### TASK INSTRUCTIONS
A – Answer these about the OSANG perfume review, one answer a line:
(i) What Arabic word does the review trace "talisman" back to?
(ii) What color was the marker used to write OSANG on the sample bottle?
(iii) What is the name of the porcelain company that made the bottle caps?
B – Write what comes next in the OSANG perfume review, starting right after its final paragraph.

### DOCUMENT EXTRACT
────────────────
We all need talismans, whether we realise it or not. The fundamental definition is of an object imbued with special powers or magical properties that will protect the wearer from harm, albeit spells, mischance or old-fashioned bad luck. The etymological origin of the word can be traced to the Arabic word tilsam, apparently from an alteration of the Greek telesma, itself referring to the Ancient Greek verb telein, which means to initiate into the mysteries, complete, perform a rite, from telos meaning result, end.


Talisman, juju, fetish, amulet, charm, totem and periapt. Things imbued with power and promise of safety. This new brand concept will present the extrait strength perfumes as powerful olfactive invocations, Prayer as perfume, Perfume as prayer as it says on a teaser image on the Talismans Facebook page. I have to disclose here that I am proud and honoured to have been asked to help create copy for the launch of the Talismans line and OSANG, but this in no way influenced my opinions when it came to write reviews. If I hadn’t liked OSANG, I would have politely declined from reviewing it. Thankfully that wasn’t the case. Stefania kindly sent me a preview sample in a black dropper bottle with the word OSANG painted on the side in white marker. Somehow it seemed intrinsically appropriate, artistic even. Black glass, obscuring and protecting the precious juice. A hand-written note accompanied the vial with blood-red sealing wax embossed with a bespoke OSANG stamp. A beautiful hint of things to come.

I reviewed Nettuno last year in July, Sogno Reale in December 2015 and reviewed Le Mat for Cafleurebon EiC Michelyn Camen in July last year. This is a collection of fragrances I admire deeply; having an opportunity to add my words to their dynamic world was a wonderful thing. 

The OSANG flacon is quite a departure from previous Menditterosa bottles, not so much the glass container itself but the dramatic white Capodimonte porcelain hooded cap in the silhouetted shape of an abstracted bust of San Gennaro. These have been created specifically for Stefania by a Neapolitan based artisan porcelain company called Nada for Nada run by sisters Dafne and Ivana. Each purchased edition of OSANG will come with its own certificate of authenticity. Earlier I mentioned crimson red wax, well the bottles have this dripped on the front to represent the blood of the liquefaction miracle but also I think to echo the blood spilt on Neapolitan streets across the centuries and the human heart, fragile yet vibrantly alive. 

image ©Ramy Leon Lorenco

The boxes are new too. No more mini art transportation crates, which while inventive and unique to Stefania’s fragrances were beginning to look a little too crafted I think and I know a few small retailers found the bulk of them tricky to display and promote. I’m very fond of them though; taking the beautifully made bottles out of their snug little crates gives me great pleasure. However the new packaging is undeniably luxurious and perfectly in keeping for the Talismans perfumes as the line moves ambitiously forward and marks out a separate identity for itself.
────────────────
### INPUT DATA
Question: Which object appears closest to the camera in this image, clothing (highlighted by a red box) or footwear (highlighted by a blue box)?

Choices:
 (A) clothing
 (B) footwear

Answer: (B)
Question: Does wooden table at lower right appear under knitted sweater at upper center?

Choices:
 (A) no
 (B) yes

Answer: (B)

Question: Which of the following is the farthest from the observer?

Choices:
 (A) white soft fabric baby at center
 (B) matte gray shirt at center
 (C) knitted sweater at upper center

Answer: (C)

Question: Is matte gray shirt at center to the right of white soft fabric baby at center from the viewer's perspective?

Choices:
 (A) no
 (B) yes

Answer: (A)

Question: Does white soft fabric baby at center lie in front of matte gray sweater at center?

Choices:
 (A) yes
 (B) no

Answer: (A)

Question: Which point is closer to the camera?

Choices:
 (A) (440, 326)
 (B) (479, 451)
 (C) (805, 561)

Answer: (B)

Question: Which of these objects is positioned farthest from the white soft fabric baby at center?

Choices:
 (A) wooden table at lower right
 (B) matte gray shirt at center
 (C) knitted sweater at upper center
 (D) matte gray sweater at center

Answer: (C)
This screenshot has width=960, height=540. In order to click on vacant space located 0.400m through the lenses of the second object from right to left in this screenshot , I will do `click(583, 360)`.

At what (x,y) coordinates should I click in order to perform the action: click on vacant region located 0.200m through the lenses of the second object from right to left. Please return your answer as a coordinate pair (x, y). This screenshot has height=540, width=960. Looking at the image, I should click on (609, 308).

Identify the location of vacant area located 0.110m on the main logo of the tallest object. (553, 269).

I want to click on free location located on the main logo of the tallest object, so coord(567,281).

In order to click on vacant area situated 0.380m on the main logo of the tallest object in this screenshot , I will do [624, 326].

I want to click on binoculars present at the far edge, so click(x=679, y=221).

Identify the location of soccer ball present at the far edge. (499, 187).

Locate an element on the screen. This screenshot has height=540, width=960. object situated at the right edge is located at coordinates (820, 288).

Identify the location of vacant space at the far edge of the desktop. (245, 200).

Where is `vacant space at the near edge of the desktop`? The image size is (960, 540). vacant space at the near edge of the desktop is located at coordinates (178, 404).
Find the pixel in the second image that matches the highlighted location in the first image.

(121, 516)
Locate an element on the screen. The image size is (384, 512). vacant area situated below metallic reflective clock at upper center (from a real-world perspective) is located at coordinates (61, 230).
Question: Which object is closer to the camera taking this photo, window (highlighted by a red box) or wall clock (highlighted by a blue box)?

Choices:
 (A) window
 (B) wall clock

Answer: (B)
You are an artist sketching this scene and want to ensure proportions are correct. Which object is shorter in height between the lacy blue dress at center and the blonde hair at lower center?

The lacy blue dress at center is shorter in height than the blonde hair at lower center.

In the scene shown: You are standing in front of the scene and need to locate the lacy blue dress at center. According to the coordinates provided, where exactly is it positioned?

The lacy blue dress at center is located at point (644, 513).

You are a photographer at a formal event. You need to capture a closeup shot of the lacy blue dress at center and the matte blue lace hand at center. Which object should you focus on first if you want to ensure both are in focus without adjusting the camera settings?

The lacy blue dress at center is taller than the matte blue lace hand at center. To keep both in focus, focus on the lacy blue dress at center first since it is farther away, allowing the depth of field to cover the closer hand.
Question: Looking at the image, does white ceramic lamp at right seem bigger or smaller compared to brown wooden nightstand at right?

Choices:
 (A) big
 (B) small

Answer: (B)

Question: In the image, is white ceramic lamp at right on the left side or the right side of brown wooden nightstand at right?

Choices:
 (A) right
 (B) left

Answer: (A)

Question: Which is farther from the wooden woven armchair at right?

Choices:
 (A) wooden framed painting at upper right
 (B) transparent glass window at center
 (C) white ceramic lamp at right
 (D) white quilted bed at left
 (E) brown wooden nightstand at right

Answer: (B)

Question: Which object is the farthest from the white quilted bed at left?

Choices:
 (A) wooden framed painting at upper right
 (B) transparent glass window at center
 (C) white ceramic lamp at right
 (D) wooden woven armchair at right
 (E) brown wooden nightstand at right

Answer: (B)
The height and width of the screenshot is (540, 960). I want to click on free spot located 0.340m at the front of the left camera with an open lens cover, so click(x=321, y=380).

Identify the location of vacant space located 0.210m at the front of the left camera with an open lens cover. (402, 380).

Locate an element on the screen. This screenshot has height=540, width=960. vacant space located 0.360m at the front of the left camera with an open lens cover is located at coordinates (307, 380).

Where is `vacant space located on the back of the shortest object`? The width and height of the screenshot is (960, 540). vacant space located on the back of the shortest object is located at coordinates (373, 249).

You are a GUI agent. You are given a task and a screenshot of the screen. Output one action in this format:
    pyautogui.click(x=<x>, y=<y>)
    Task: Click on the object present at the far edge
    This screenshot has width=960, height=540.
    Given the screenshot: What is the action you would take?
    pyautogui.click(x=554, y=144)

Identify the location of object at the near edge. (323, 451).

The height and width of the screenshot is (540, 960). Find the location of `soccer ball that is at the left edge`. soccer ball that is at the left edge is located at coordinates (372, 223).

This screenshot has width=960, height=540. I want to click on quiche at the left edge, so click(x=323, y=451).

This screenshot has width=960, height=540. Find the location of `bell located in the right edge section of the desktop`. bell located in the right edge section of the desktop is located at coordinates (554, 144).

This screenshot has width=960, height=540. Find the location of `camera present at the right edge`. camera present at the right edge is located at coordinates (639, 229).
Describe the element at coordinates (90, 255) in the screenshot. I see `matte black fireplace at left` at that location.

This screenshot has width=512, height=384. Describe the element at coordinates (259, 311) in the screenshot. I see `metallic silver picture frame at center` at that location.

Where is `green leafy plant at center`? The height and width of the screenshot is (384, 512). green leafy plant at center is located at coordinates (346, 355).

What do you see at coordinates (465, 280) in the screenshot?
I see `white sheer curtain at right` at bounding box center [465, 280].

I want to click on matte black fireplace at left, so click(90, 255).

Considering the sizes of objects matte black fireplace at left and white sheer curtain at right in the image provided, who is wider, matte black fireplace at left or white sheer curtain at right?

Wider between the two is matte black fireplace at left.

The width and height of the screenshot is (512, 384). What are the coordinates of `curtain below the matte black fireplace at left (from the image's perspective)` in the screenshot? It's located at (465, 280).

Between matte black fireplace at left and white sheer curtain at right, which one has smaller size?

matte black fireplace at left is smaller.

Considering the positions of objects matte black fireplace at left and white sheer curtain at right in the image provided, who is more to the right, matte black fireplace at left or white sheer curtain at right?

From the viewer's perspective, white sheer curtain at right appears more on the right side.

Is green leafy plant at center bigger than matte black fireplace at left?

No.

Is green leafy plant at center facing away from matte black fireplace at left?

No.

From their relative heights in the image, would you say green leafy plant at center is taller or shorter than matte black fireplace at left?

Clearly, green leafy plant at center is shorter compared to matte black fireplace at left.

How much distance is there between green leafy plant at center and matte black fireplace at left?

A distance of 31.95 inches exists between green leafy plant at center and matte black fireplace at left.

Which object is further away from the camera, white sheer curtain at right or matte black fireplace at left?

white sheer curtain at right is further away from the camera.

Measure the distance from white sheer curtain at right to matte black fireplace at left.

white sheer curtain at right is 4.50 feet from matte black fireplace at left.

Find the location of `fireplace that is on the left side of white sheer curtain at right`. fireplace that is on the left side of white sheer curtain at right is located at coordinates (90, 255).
────────────────
### RESULTS IN ORDER
A –
(i) tilsam
(ii) white
(iii) Nada for Nada

B –
Talismans Le Mat
Image ©TSF


Before I tell you about the exciting new Talismans perfume I want to place the existing trio in talismanic context, showing you how they stand in this new superstitious and spiritual universe of protection and supplication. Le Mat is a moody patchouli scent with echoes of vintage Caron for those that have that association; in my Cafleurebon review, I said:

‘Le Mat is a thrilling creature, deceptively balsamic, warm and sensual. It begins aloof, suspended even. The you can sense the immortelle powering up, igniting like bushfire beneath a lush rose and roasted patchouli.’

It is inspired by the Le Mat, the French name for The Fool, Il Matto in Italian decks, the Journeyman, one of the classic cards of the tarot arcana, deriving its talismanic strength from the turning of these unpredictable and cabalistic cards. Neapolitans are very superstitious and love the idea of living by fate and fortune, numerology, the lotto, cosmology, signs and symbology. Le Mat is a rich and heady brew of spices, roses and implied sweet earthen metaphor; traveling into the unknown, taking chances, embracing the uncharted.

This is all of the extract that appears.